The opening to the novel is quite slow, but things pick up once Munro has set up all his wickets and starts to knock them down. There is another encounter with the bandits, who invade the castle -- Count Victor managing to wound one of them. Victor finally manages to meet the lady of the Castle -- the Baron's daughter Olivia, and of course falls head over heels in love. But she, it seems clear, is in love with the mysterious flageolet player. Victor heads to Glasgow, still looking for "Drimdarroch", and is invited to the house of the Duke of Argyll, a good man, and there encounters his well-respected Chamberlain, Simon MacTaggart. Also there is a slimy lawyer, and his wife, who seems to be in love with MacTaggart, who has a reputation as one who likes the ladies.

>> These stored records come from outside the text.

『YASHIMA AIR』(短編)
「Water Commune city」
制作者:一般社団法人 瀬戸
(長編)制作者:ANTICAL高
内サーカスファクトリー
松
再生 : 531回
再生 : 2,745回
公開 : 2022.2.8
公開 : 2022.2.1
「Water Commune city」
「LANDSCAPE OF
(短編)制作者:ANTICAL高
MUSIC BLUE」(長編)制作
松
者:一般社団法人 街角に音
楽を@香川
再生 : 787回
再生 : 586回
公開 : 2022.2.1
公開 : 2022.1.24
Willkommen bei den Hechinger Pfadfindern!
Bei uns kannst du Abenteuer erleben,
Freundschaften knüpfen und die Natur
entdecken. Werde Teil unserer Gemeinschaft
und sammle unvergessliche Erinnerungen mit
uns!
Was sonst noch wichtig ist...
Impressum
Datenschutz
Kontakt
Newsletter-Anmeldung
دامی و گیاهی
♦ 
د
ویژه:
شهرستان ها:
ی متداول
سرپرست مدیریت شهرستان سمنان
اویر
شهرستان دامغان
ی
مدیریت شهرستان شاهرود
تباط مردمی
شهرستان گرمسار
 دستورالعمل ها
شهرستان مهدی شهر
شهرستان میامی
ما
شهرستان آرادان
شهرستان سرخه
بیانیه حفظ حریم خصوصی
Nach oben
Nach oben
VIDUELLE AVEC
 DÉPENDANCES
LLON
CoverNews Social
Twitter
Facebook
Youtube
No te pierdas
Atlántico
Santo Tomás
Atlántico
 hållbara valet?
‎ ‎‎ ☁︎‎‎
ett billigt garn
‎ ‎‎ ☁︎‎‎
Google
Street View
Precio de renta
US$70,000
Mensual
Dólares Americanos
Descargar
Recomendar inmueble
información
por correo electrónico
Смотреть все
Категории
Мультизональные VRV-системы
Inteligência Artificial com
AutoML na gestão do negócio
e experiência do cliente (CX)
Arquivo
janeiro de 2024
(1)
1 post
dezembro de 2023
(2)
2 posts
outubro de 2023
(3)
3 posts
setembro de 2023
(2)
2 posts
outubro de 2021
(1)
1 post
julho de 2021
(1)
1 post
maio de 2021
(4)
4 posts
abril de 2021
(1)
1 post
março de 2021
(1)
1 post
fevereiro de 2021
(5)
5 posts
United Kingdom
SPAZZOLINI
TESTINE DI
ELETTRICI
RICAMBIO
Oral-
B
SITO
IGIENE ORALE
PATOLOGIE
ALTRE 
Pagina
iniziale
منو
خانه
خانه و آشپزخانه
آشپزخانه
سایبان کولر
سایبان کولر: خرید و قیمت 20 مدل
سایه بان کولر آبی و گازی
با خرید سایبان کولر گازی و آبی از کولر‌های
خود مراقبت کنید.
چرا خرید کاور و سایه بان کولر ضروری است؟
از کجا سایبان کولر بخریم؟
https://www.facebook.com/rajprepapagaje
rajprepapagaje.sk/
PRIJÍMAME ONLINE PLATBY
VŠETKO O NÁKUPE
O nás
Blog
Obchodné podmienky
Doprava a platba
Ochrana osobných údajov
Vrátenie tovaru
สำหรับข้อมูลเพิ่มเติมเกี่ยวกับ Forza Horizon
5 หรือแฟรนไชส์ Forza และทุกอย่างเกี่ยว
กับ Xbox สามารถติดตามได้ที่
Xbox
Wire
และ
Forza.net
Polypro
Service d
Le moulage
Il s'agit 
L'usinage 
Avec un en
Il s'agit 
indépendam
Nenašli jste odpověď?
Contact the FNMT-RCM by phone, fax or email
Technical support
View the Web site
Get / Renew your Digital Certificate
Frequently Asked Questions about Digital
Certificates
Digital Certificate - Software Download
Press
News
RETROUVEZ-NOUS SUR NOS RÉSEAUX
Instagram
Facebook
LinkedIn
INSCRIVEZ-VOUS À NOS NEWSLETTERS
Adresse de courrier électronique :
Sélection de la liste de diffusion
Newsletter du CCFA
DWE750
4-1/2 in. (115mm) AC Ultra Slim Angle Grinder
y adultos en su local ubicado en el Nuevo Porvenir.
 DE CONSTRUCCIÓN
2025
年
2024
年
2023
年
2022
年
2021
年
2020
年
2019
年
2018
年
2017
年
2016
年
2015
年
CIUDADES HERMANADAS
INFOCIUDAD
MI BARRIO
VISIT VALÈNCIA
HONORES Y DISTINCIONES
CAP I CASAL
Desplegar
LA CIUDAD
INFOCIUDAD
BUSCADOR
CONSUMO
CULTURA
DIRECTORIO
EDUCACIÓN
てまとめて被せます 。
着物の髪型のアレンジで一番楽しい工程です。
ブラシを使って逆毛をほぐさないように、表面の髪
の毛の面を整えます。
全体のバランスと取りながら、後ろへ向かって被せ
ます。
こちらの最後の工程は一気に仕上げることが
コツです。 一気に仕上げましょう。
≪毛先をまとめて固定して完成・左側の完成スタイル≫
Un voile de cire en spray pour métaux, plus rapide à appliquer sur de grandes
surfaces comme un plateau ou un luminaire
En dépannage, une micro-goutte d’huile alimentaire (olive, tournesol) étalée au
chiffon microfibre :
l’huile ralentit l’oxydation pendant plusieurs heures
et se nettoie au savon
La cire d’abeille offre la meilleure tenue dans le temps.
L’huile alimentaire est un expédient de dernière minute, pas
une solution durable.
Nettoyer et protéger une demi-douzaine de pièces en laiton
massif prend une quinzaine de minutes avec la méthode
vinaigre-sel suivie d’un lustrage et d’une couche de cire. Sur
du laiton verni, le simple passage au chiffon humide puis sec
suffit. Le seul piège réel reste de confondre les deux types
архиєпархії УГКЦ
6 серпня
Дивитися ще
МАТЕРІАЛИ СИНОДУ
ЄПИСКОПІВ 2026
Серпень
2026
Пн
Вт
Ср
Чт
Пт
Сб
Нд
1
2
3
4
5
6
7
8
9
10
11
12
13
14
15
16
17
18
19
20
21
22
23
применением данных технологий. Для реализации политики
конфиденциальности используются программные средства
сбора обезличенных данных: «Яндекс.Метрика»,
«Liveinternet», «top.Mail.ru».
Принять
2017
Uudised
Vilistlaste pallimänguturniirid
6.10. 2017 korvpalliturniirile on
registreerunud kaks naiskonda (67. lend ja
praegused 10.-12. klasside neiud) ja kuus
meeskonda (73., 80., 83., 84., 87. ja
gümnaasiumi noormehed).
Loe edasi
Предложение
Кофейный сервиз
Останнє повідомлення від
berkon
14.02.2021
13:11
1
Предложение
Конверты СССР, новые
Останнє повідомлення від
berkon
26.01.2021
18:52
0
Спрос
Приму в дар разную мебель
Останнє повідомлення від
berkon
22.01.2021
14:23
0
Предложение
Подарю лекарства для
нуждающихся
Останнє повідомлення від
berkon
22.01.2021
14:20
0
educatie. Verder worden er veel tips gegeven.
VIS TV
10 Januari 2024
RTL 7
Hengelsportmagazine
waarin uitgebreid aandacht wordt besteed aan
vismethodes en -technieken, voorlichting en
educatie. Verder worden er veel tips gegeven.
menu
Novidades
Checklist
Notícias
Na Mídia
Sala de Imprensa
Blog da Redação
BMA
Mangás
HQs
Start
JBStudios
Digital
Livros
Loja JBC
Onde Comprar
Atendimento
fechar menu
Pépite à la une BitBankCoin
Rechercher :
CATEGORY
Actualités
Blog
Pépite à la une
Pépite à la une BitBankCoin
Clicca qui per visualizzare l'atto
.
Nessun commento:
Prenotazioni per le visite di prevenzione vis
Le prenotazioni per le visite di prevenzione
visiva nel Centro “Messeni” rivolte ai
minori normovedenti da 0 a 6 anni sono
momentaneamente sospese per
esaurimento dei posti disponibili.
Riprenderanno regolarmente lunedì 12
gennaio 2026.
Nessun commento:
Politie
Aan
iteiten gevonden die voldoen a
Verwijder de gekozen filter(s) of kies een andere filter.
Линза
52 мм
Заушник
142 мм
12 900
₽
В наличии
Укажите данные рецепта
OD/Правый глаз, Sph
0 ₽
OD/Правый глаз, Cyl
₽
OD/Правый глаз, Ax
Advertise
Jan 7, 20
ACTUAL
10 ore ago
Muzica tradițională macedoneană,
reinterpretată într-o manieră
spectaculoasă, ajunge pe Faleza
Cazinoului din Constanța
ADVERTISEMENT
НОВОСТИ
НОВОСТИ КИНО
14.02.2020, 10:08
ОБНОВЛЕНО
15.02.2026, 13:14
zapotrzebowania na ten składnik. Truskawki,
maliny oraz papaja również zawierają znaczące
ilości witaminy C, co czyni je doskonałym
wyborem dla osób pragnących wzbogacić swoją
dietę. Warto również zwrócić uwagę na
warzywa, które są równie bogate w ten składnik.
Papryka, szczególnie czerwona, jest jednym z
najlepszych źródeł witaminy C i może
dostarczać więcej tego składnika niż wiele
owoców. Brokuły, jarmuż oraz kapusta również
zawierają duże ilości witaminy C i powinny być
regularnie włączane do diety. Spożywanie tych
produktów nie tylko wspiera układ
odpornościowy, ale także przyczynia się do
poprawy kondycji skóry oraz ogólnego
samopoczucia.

We can see the shape of things coming clear. And Count Victor may be in more danger than he realizes. He also may be in better shape with Olivia than he knew. But his suspicions of the Baron are increasing -- putting him in a bad spot with regard to his conscience vs. his love for Olivia. Then the Count realizes who has been trifling with Olivia, and fights a duel, soon to be imprisoned -- suspected of murder as a result of the duel (but anyway the victim lived) -- so we are vouchsafed an escape attempt, and a meeting with a virtuous older woman ...
After the slow beginning, I thought this was a pretty fun romantic historical novel. Its serious subject -- a minor part of this particular book -- is the conflict between the Scottish lowlanders (and their rapprochement with the English) and the highlanders. But the heart of the novel is the love story, and the way Victor's original mission -- almost unimportant to him by now -- is solved along with the resolution of his new ambition. I would say Munro still deserves to be read, though he will probably never again have a significant reputation.